There's a bit of a cautionary tale here too, by the way, in that this kind of thing can be just as easy applied to things like advertising. In a world where we're forced in to captive audience status, who knows where we'll be forced to look.

We've gone through a series of different interaction methods and their enabling technologies, with both the more developed direct interactive technologies and the emerging ambient interactive technologies addressed. I really want you to go out and experiment with those. Buy an arduino, learn a bit of processing, cobble together projects from pieces of code others have written, and just get stuff out there as quickly as possible.

I want to close with something I mentioned briefly, that of convention, learned interactions, and the so called "Natural User Interface."
This idea of learning and convention is central to how we understand interface and direct interaction, and I think flies in the face of the idea of "natural user interfaces" described by the NUI group and others.

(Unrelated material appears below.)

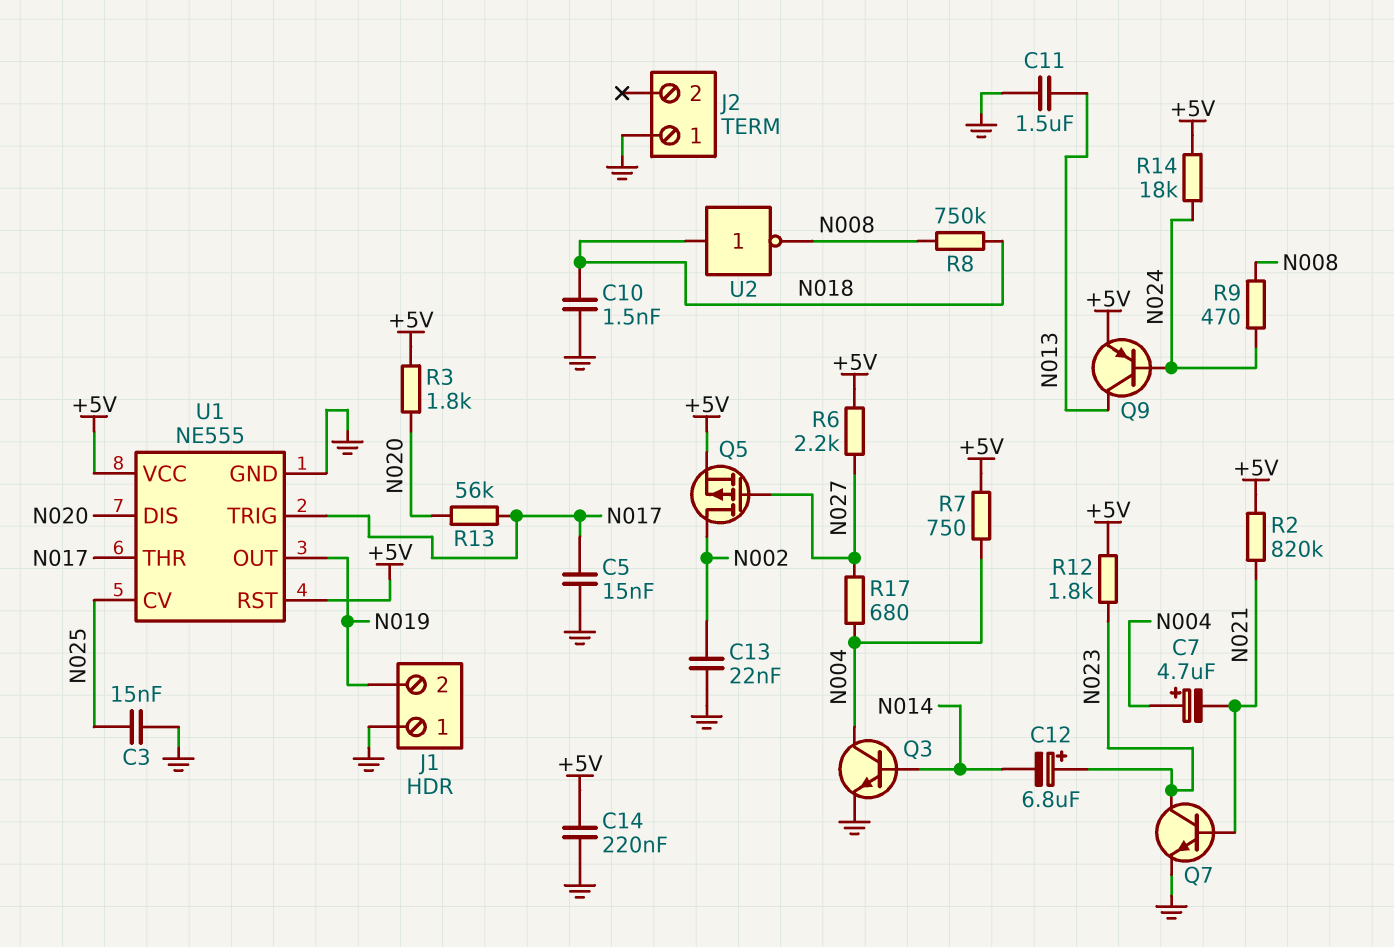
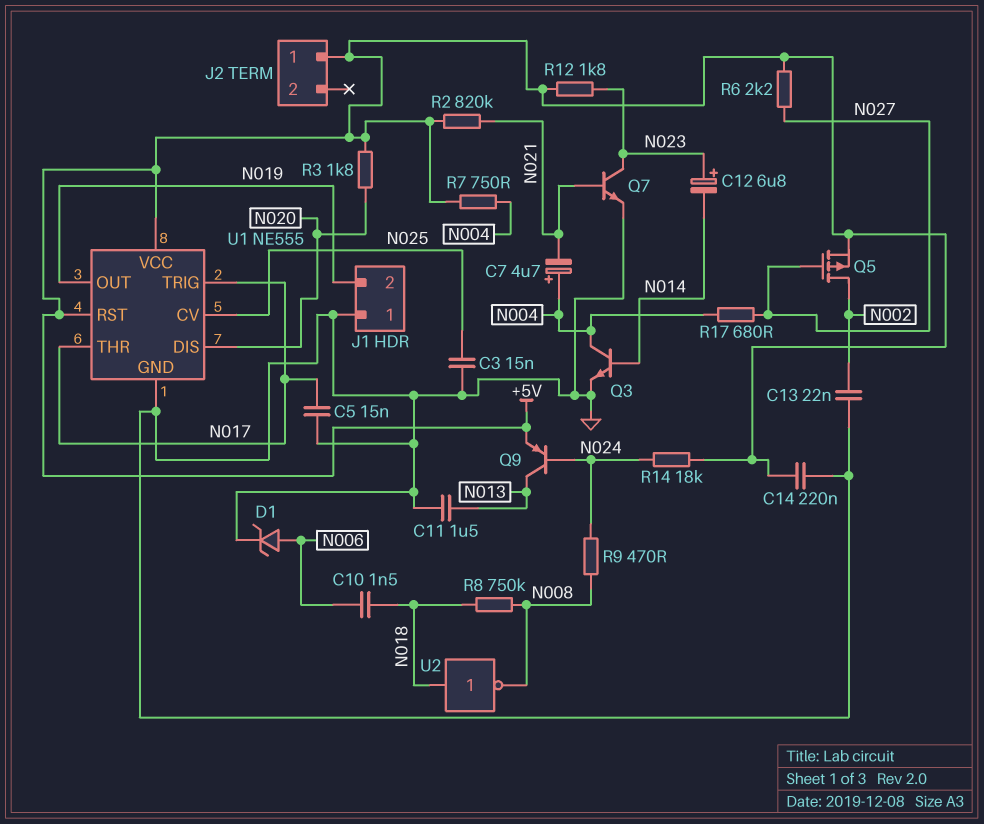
C10: 1.5nF (GND, N018) -> 1.5nF (N006, N018)
D1: none -> zener (A N006, K GND)
J2 pin 1: GND -> +5V
R13: 56k (N017, N020) -> none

Their core notion behind this is, to quote their site:
[the Natural User Interface as ]an emerging paradigm shift in man machine interaction of computer interfaces to refer to a user interface that is effectively invisible, or becomes invisible with successive learned interactions, to its users.
The word natural is used because most computer interfaces use artificial control devices whose operation has to be learned. A NUI relies on a user being able to carry out relatively natural motions, movements or gestures that they quickly discover control the computer application or manipulate the on-screen content.